The Minimalist Program
- Author: Noam Chomsky
- Language: English
- Subject: Linguistics
- Publisher: MIT Press
- Publication date: September 1995
- Publication place: Cambridge, Massachusetts
- Media type: Print (Hardcover and Paperback)
- Pages: 426
- ISBN: 9780262032292

= The Minimalist Program =

1995 book by Noam Chomsky

The Minimalist Program is a 1995 book on linguistics by Noam Chomsky. It is a collection of four technical papers published throughout the early 1990s. In chapters 3 and 4 of the book, Chomsky introduces the Minimalist program, revising and discarding many concepts that emerged under his previous Principles and Parameters framework, including D-structure, the Extended projection principle, government, and X-bar theory.

== Publication ==
The Minimalist Program was first published in 1995, but its first three chapters were reprinted articles from earlier publications. Chapter 1, written jointly by Chomsky and Howard Lasnik, was first published in 1993 for a general handbook on syntax. Chapter 2 was written in 1988 and first published in 1991. Chapter 3 was written in 1992 and first published in 1993. Chapter 4, the longest chapter of The Minimalist Program, was based on a 1994 work by Chomsky, but with substantial revisions and additions.

In 2015, MIT Press published a 20th anniversary edition of The Minimalist Program together with a 50th anniversary edition of Aspects of the Theory of Syntax, another one of Chomsky's significant contributions to linguistic theory.
== Reception ==

The Minimalist Program has received positive reviews.
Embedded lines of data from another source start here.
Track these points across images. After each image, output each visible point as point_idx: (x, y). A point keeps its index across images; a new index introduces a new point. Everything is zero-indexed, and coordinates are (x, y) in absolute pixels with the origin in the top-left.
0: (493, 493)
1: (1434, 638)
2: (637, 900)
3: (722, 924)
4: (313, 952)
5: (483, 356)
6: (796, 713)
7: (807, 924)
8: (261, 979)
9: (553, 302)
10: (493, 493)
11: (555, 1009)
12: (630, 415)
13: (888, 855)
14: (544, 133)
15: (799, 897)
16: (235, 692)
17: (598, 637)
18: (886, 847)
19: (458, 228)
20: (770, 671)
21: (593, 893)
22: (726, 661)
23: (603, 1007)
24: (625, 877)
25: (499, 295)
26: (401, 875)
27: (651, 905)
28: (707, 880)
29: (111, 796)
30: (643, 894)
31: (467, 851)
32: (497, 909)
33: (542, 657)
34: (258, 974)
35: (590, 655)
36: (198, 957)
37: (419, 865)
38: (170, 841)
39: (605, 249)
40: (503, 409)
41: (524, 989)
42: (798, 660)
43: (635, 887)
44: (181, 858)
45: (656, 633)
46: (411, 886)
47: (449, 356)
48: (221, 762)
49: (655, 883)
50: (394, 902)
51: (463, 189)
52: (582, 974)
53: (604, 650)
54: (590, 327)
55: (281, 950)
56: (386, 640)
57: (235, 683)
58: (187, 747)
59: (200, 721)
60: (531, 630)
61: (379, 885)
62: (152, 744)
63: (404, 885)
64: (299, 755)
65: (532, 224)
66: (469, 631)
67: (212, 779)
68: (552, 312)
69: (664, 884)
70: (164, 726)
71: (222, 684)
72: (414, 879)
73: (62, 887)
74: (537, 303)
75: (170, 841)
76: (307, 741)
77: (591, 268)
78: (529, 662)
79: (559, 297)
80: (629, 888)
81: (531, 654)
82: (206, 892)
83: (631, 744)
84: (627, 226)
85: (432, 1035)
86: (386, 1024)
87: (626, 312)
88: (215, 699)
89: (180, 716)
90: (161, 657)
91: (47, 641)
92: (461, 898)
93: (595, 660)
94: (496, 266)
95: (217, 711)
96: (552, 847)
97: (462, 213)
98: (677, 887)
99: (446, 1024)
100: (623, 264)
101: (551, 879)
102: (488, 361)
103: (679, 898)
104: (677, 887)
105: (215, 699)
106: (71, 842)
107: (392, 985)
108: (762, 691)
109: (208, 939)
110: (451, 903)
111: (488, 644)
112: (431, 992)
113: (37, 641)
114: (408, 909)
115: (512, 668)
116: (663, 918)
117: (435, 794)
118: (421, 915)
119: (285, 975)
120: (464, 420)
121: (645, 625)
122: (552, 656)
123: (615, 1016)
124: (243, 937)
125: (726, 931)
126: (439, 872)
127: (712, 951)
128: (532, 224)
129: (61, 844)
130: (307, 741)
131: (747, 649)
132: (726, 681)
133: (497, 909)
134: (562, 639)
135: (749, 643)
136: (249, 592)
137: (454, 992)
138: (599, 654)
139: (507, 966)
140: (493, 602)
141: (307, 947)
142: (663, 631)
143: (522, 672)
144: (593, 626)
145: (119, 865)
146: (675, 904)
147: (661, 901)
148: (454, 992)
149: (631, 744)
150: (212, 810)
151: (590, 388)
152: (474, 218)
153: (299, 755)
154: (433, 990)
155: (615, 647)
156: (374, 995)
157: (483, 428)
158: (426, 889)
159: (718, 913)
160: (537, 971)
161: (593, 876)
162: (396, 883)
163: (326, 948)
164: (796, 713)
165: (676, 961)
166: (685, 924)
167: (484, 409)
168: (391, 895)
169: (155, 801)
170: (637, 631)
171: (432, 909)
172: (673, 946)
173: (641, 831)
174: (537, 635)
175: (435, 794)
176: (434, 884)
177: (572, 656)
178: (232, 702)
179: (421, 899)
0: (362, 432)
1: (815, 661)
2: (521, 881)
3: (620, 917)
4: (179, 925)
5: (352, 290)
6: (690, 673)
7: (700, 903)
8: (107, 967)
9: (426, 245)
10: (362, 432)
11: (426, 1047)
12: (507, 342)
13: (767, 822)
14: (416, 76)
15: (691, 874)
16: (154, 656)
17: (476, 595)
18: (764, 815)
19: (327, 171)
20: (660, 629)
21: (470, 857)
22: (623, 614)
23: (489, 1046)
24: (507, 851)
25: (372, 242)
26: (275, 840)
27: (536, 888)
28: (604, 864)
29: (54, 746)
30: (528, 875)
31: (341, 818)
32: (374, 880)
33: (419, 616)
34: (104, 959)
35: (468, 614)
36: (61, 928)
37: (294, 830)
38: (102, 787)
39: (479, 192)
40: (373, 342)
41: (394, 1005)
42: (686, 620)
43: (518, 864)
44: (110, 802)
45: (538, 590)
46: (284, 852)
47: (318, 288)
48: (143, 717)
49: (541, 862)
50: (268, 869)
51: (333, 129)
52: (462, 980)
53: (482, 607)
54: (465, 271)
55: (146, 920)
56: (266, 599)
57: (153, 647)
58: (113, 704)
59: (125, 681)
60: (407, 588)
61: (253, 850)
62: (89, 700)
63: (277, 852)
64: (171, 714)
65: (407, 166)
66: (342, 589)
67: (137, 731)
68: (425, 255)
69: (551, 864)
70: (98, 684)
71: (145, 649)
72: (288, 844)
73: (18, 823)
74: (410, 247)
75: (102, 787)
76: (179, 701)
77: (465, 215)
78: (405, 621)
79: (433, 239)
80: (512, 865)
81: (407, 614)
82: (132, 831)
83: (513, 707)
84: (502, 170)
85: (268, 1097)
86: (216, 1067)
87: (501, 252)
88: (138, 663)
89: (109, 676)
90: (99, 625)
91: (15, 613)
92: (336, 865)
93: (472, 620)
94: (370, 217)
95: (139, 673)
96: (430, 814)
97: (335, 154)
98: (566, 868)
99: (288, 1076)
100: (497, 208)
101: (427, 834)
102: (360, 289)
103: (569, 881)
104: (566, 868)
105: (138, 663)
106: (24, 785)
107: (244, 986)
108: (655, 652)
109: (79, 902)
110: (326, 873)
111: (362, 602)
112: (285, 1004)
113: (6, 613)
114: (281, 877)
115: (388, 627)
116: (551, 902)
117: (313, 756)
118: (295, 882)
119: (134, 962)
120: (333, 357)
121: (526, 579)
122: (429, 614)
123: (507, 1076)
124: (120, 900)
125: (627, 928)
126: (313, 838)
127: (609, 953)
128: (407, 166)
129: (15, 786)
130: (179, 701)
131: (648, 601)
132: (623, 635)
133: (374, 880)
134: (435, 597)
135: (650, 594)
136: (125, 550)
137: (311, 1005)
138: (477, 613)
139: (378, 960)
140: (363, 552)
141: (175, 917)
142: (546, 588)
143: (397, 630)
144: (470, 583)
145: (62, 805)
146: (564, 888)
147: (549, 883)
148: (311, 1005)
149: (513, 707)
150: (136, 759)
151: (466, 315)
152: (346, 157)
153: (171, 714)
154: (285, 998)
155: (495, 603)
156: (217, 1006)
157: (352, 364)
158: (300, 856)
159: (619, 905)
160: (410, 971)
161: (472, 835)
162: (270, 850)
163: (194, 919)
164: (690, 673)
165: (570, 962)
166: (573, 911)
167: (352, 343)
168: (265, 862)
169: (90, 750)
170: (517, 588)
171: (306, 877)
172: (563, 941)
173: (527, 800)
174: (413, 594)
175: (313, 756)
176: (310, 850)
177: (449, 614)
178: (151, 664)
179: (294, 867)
In a 1998 review, Jan-Wouter Zwart called the book "a masterpiece" and "a major contribution in groundwork for a new stage in syntactic theorizing, in detailed presentation of the kind of questions that can be asked and the kind of results that may be obtained." In a 1997 review, Robert Freidin wrote that the book "may well herald a third major breakthrough in the study of language and mind"; Freidin remarks that the first three chapters alone would be Chomsky's "richest and most complex collection of essays", but chapter 4 "raises MP [The Minimalist Program] to another level entirely."